Chapter chap4 section 9

To manipulate individual bits there are a number of "bit-wise" operators.

OperatorMeaning
|Or
&And
^Exclusive Or
>>Right Shift
<<left Shift
~Complement

They may only be sensibly applied to unsigned integers. "~" is a unary operator, the others are binary operators (i.e have two operands). The following corresponding assignment operators are also available 

|=
&=
^=
>>=
<<=

The "|", "&" and "^" operators perform the OR, AND and EXCLUSIVE OR functions between the bits of the two operands. The ">>" and "<<" operators shift the bit patterns to the left or right by the indicated number of places. 1s or 0s that are shifted to the end of a word simply disappear whilst 0s are generated and inserted at the other end. There is no way of rotating a bit pattern in C.

x<<1

is a lazy and obscure way of saying two times "x". The unary operator "~" flips or complements all the bits of its operand. Technically this is a 1's complement not a 2's complement.

For details of bitwise operator precedence see the table at the end of this chapter.
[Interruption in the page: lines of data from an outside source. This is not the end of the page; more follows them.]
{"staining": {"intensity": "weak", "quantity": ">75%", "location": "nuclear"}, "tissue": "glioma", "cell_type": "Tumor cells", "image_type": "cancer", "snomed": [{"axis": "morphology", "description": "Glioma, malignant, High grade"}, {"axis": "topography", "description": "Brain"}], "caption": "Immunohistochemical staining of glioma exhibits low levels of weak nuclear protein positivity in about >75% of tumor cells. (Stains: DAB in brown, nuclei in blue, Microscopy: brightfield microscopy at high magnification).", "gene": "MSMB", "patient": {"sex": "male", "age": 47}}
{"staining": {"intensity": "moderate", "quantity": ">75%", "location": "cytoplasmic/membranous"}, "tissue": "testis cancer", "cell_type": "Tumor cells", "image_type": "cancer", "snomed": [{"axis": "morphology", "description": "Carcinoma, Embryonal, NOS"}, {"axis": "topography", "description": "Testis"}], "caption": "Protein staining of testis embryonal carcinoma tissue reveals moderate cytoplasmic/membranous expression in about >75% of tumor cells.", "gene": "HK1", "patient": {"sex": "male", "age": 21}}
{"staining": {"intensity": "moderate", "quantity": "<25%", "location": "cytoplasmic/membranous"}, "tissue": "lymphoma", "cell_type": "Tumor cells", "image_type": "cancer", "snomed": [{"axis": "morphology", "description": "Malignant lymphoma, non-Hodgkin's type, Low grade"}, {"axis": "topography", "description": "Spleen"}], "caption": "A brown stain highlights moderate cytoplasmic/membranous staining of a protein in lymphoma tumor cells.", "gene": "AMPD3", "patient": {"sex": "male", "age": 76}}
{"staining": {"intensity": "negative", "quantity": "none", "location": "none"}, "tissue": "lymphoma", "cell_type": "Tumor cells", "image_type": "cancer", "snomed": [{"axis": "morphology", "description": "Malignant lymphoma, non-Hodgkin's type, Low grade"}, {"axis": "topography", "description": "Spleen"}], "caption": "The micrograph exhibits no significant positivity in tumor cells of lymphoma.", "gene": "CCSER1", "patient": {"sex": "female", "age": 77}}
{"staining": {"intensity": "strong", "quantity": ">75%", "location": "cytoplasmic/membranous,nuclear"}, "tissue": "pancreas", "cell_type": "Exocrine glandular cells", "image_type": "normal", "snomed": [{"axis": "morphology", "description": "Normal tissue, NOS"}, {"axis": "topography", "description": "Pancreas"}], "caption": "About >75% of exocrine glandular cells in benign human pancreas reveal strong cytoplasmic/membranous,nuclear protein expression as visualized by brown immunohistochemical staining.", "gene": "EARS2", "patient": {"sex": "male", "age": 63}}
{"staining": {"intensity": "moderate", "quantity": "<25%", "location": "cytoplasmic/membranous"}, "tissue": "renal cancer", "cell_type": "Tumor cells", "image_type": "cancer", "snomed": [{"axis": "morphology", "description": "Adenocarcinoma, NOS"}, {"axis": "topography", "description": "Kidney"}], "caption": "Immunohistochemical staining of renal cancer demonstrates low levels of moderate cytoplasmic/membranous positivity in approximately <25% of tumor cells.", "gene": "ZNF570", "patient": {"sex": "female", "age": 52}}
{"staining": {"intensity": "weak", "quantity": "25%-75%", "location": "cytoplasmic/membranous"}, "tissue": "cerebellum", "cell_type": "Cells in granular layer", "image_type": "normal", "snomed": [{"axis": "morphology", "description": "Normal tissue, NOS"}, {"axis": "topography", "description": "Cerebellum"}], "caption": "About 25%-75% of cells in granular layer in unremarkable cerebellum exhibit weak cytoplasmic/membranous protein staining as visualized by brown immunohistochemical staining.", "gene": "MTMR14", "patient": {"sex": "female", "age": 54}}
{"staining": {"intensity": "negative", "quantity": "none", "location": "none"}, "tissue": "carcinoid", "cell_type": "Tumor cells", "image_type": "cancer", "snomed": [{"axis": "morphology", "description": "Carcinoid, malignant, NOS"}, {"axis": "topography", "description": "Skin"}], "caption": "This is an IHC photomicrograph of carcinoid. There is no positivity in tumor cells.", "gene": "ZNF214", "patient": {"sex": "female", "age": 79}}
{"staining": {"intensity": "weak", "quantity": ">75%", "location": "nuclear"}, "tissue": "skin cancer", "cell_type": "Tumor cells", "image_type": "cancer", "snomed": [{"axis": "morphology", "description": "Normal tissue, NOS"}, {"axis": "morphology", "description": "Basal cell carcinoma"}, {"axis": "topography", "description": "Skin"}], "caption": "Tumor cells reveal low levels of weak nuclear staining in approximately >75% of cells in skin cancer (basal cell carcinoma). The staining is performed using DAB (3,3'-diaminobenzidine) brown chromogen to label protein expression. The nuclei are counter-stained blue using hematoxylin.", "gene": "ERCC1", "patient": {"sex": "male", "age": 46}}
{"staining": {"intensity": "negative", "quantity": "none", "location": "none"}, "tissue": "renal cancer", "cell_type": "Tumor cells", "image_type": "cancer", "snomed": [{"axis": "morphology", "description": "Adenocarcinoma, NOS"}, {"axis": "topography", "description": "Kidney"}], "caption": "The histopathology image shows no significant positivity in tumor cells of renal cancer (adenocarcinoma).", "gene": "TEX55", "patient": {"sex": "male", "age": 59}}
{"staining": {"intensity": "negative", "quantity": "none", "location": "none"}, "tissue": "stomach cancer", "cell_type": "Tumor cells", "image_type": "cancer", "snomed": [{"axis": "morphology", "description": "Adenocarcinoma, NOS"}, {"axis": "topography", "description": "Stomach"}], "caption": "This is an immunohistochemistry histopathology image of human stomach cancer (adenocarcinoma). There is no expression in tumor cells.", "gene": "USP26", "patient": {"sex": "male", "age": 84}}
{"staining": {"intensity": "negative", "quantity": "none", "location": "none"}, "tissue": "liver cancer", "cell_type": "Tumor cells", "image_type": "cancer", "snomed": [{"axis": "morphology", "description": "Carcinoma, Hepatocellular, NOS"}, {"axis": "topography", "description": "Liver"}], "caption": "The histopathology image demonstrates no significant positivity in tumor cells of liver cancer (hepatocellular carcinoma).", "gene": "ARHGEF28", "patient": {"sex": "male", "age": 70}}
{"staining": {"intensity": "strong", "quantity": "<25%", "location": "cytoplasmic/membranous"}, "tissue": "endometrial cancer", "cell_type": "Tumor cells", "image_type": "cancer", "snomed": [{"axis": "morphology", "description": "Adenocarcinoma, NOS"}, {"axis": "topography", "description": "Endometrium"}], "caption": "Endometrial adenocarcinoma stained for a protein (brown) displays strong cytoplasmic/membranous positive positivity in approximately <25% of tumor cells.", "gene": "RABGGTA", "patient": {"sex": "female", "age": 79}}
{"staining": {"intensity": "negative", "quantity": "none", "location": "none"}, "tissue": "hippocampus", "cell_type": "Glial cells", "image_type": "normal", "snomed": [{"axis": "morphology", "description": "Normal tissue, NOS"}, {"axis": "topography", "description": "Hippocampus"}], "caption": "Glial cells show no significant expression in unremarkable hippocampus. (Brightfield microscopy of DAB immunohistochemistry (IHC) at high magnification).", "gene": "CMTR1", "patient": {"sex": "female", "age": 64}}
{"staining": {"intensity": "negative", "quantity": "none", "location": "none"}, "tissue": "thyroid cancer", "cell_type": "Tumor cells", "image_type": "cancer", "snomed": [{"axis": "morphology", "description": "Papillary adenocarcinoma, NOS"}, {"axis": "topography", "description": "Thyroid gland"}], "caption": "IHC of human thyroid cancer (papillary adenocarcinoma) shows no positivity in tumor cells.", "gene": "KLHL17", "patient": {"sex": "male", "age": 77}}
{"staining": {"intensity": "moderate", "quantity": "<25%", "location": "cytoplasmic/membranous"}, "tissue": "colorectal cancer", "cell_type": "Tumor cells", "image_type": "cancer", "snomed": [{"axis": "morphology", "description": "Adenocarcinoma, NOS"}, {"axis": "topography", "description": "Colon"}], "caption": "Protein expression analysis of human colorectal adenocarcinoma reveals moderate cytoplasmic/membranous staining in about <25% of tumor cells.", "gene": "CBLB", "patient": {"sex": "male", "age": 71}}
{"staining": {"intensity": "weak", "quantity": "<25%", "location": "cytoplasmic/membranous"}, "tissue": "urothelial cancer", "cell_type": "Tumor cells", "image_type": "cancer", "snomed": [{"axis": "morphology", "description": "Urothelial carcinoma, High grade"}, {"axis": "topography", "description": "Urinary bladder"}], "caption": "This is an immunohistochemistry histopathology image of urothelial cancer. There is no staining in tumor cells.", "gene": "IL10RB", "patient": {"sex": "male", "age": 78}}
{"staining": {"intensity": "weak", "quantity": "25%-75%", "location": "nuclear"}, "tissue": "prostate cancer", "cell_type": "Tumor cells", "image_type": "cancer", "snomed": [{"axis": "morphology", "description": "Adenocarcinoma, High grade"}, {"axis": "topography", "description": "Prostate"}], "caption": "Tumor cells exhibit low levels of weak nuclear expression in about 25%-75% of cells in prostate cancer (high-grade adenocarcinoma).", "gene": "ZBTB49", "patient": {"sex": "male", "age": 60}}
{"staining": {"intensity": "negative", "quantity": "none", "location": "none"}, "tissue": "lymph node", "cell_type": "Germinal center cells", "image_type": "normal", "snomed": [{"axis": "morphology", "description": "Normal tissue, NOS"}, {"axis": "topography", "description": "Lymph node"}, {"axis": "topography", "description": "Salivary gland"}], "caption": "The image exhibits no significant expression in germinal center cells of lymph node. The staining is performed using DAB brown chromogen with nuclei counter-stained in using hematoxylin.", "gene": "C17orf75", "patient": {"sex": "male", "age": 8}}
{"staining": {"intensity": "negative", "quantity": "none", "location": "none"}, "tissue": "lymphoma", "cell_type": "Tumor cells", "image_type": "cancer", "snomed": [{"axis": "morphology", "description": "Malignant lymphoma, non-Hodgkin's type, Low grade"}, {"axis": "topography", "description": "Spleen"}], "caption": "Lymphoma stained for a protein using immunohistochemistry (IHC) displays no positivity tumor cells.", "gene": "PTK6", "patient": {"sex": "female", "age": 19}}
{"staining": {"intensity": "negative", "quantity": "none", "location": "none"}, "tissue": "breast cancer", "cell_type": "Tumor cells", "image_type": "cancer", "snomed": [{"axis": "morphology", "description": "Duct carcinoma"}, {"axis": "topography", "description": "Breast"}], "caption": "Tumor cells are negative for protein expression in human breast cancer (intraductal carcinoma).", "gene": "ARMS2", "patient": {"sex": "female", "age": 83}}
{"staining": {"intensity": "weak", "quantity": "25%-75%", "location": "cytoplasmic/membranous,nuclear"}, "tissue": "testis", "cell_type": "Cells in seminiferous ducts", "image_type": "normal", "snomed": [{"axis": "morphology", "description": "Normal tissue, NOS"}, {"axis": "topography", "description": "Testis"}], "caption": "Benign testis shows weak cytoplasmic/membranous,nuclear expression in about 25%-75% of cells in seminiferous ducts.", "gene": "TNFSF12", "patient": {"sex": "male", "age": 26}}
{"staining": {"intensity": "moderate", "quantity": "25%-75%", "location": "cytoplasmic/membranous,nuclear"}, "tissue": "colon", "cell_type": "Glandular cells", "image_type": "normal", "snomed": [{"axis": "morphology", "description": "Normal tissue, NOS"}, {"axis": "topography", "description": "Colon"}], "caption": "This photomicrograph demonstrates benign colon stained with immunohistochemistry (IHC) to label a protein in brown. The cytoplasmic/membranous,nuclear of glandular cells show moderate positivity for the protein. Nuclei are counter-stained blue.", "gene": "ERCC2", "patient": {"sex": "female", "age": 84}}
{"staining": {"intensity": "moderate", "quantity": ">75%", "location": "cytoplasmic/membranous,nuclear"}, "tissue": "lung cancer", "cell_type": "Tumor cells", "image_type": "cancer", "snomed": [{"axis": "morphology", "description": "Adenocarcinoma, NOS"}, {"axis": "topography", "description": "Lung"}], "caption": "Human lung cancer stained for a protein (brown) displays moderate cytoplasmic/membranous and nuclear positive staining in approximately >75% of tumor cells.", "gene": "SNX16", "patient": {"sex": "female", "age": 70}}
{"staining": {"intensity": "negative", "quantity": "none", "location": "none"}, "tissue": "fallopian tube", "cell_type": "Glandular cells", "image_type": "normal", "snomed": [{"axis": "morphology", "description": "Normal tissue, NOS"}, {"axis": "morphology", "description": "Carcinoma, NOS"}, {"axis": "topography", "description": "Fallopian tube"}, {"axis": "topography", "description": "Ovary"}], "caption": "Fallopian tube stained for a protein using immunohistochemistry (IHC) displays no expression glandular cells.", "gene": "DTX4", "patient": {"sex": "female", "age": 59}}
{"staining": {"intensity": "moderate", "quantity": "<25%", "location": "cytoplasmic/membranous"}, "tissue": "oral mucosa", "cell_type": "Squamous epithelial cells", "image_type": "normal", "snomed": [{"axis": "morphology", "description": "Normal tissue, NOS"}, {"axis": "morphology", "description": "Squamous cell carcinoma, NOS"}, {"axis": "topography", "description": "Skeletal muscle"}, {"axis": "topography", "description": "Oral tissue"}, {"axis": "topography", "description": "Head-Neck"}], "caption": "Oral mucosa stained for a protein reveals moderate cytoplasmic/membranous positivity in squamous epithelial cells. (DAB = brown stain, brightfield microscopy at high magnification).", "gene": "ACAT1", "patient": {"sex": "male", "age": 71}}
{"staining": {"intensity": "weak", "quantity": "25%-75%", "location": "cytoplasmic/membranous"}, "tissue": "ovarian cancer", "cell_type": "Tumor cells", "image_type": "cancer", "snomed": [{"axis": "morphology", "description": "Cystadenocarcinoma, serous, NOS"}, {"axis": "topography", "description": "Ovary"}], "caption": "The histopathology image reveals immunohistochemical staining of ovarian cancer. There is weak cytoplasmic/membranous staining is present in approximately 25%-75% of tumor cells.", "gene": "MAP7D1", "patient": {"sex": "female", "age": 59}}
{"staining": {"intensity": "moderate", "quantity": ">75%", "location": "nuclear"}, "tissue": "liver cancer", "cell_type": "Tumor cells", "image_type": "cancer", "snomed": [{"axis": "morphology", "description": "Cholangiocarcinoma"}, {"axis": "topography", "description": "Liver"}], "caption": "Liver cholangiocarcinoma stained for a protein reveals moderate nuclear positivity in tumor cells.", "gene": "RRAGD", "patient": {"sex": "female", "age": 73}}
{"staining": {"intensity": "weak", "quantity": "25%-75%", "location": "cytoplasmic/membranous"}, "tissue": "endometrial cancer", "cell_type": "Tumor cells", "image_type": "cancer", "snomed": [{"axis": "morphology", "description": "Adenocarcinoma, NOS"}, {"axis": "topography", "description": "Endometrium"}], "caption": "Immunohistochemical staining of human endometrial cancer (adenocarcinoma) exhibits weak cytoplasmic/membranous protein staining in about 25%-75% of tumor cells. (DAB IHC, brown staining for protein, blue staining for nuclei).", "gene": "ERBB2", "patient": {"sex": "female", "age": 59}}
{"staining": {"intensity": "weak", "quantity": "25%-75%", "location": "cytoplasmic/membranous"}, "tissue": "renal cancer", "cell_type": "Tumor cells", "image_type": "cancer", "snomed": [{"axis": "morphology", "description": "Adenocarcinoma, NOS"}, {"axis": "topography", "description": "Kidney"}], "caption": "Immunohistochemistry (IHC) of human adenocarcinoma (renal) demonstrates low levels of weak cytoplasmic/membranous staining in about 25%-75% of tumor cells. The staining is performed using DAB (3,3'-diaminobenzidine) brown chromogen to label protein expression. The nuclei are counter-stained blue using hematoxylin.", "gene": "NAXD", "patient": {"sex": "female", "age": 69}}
The following program, called int3, enables the user to enter a value and determine the value (1 or 0) of a particular bit. 

main()
{
	/*  Notation used here is that Bit 0 is the
		least significant bit
	*/
	unsigned	x;
	int	n;
	printf("Enter a number ");
	scanf("%u",&x);
	printf("Which bit do you want to see ");
	scanf("%d",&n);
	printf("It was %u\n",(x>>n)&01);
}
A typical dialogue is shown below 
$ int3
Enter a number 4
Which bit do you want to see 2
It was 1
$ int3
Enter a number 27
Which bit do you want to see 5
It was 0
The expression

(x>>n)&01

is evaluated by first shifting the number x n positions to the right so that the required bit is in the least significant position. The parentheses are necessary because the "&" operator has a higher precedence than the ">>" operator. There is a list of operator precedences at the end of this chapter. After shifting, all the bits other than the least significant are set to zero by ANDing the shifted pattern with the binary bit pattern 0.........0001, here represented by the octal constant 01.

The next example, int4, sets a particular bit to the value 1. 

main()
{
	unsigned	x;
	int	n;
	printf("Enter a number ");
	scanf("%u",&x);
	printf("Which bit do you want to set ");
	scanf("%d",&n);
	x |= 01<<n;
	printf("After setting bit %d value is %o (Octal)\n",n,x);
	printf("   and %d (decimal)\n",x);
}
Again, a typical dialogue 
$ int4
Enter a number 27
Which bit do you want to set 4
After setting bit 4 value is 33 (Octal)
   and 27 (decimal)
$ int4
Enter a number 27
Which bit do you want to set 5
After setting bit 5 value is 73 (Octal)
   and 59 (decimal)
The expression "01 << n" constructs a bit pattern with the relevant bit set. The assignment operator "|=" performs the setting of the particular bit by ORing 1 with whatever was already in that position. In all other positions in the variable x, 0 is ORed with whatever is already there.

To set a specific bit to 0 rather than 1, the program could be modified to include the following expression

x &= ~(01 << n)